Which lines of the records contain "about"? Collect every one of them.

## WORKING DATA
►

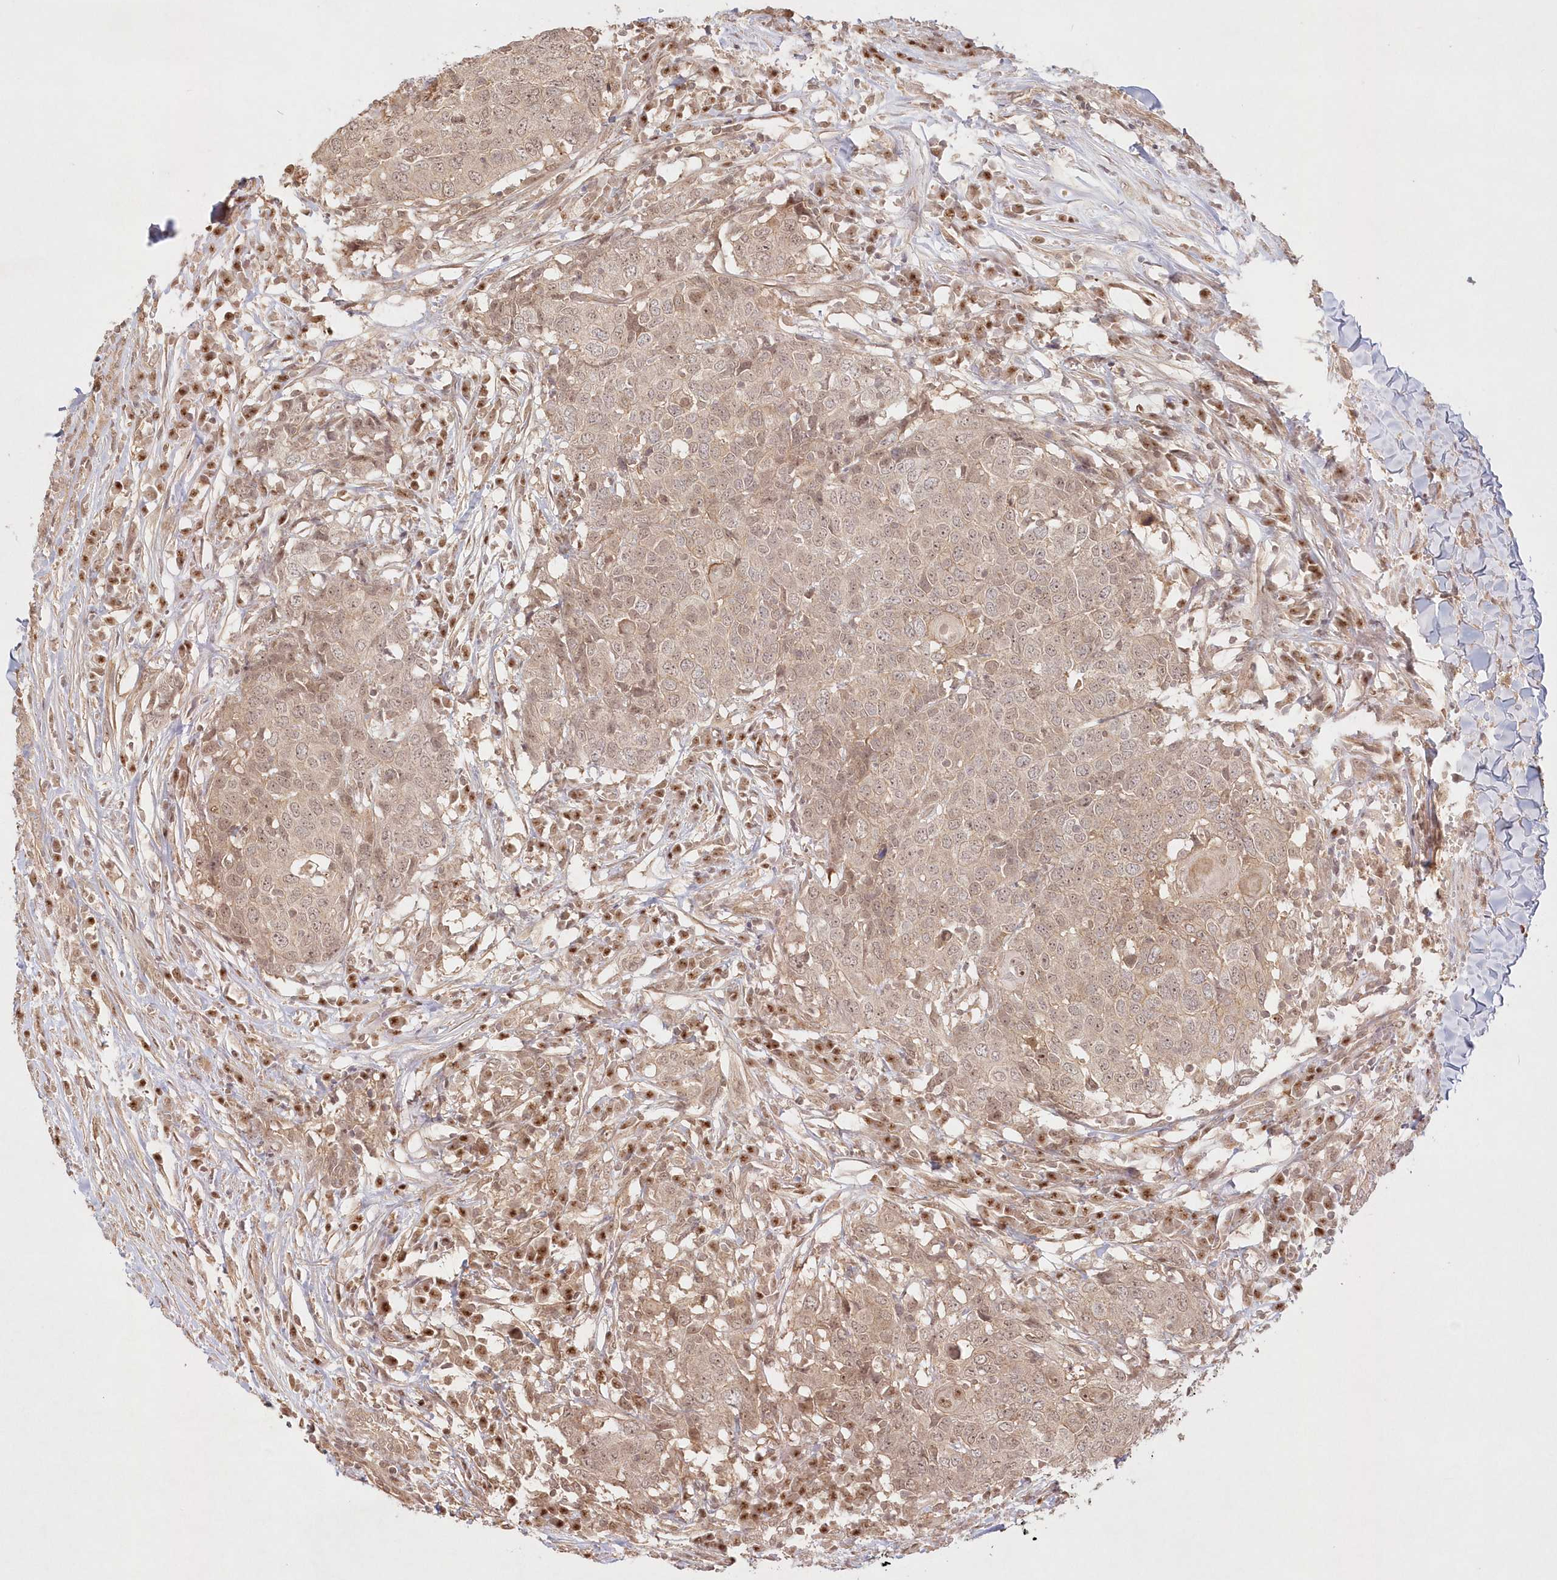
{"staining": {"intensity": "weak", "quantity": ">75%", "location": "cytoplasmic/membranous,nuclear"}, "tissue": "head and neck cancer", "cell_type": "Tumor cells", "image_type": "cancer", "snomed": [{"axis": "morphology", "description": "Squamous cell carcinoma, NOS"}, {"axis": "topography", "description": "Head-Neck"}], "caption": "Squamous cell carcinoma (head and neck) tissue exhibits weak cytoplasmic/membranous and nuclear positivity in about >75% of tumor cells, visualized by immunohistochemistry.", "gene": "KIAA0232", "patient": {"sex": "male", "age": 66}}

◄
►

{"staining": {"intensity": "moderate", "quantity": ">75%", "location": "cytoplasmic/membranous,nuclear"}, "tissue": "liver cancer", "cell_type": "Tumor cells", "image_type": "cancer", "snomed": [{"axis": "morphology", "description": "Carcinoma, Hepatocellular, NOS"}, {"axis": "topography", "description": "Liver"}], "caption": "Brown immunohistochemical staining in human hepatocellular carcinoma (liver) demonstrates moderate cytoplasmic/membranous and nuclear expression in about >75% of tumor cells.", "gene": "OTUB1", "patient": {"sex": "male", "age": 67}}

◄
►

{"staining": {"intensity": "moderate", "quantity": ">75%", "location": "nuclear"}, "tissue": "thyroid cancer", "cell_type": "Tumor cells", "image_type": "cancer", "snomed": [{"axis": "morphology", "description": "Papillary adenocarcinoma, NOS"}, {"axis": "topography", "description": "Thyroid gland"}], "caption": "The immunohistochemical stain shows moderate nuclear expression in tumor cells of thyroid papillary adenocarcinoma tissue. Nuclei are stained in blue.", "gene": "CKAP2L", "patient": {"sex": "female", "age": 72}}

◄

## RESULT OF THE TASK
{"staining": {"intensity": "weak", "quantity": ">75%", "location": "cytoplasmic/membranous,nuclear"}, "tissue": "head and neck cancer", "cell_type": "Tumor cells", "image_type": "cancer", "snomed": [{"axis": "morphology", "description": "Squamous cell carcinoma, NOS"}, {"axis": "topography", "description": "Head-Neck"}], "caption": "Squamous cell carcinoma (head and neck) tissue exhibits weak cytoplasmic/membranous and nuclear positivity in about >75% of tumor cells, visualized by immunohistochemistry.", "gene": "KIAA0232", "patient": {"sex": "male", "age": 66}}
{"staining": {"intensity": "moderate", "quantity": ">75%", "location": "cytoplasmic/membranous,nuclear"}, "tissue": "liver cancer", "cell_type": "Tumor cells", "image_type": "cancer", "snomed": [{"axis": "morphology", "description": "Carcinoma, Hepatocellular, NOS"}, {"axis": "topography", "description": "Liver"}], "caption": "Brown immunohistochemical staining in human hepatocellular carcinoma (liver) demonstrates moderate cytoplasmic/membranous and nuclear expression in about >75% of tumor cells.", "gene": "OTUB1", "patient": {"sex": "male", "age": 67}}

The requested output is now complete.